● **Stated problem 1**:
Summarize the Cullen/Frost earnings review in two sentences.
● **Stated problem 2**:
Transcribe the stretch of the Cullen/Frost earnings review from "Cullen/Frost Bankers (CFR)" through "share repurchase authorization.".

● **Supplied text**:
Cullen/Frost Bankers (CFR) Q4 2025 earnings review
Expense Surge Decimates Operating Leverage Despite Strong Texas Growth
Cullen/Frost closed 2025 with strong organic momentum, achieving 8.4% year-over-year total revenue growth (NII + Fees), driven by its Texas expansion strategy. However, the benefits of revenue acceleration were entirely wiped out by a 10.6% YoY increase in non-interest expense, leading to a sequential decline in Net Income ($172.7M in Q3 to $164.6M in Q4). High expenses included $7.7M net in one-time charges, distorting the quarter. Credit quality showed a sequential wobble, with non-accrual loans spiking 57% QoQ, reversing a recent positive trend. The primary positive takeaway is the confidence in capital generation, highlighted by a dividend increase and a doubled share repurchase authorization.

● **Source excerpt**:

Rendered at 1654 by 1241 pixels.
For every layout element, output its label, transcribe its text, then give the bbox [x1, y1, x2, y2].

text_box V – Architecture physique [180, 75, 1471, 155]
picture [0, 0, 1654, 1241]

● **Written solution 1**:
Cullen/Frost grew total revenue 8.4% year over year in 2025 on its Texas expansion, but a 10.6% rise in non-interest expense, including $7.7M net in one-time charges, pushed net income down from $172.7M in Q3 to $164.6M in Q4. Non-accrual loans jumped 57% quarter over quarter, while a dividend increase and a doubled share repurchase authorization pointed to confidence in capital generation.

● **Written solution 2**:
Cullen/Frost Bankers (CFR) Q4 2025 earnings review
Expense Surge Decimates Operating Leverage Despite Strong Texas Growth
Cullen/Frost closed 2025 with strong organic momentum, achieving 8.4% year-over-year total revenue growth (NII + Fees), driven by its Texas expansion strategy. However, the benefits of revenue acceleration were entirely wiped out by a 10.6% YoY increase in non-interest expense, leading to a sequential decline in Net Income ($172.7M in Q3 to $164.6M in Q4). High expenses included $7.7M net in one-time charges, distorting the quarter. Credit quality showed a sequential wobble, with non-accrual loans spiking 57% QoQ, reversing a recent positive trend. The primary positive takeaway is the confidence in capital generation, highlighted by a dividend increase and a doubled share repurchase authorization.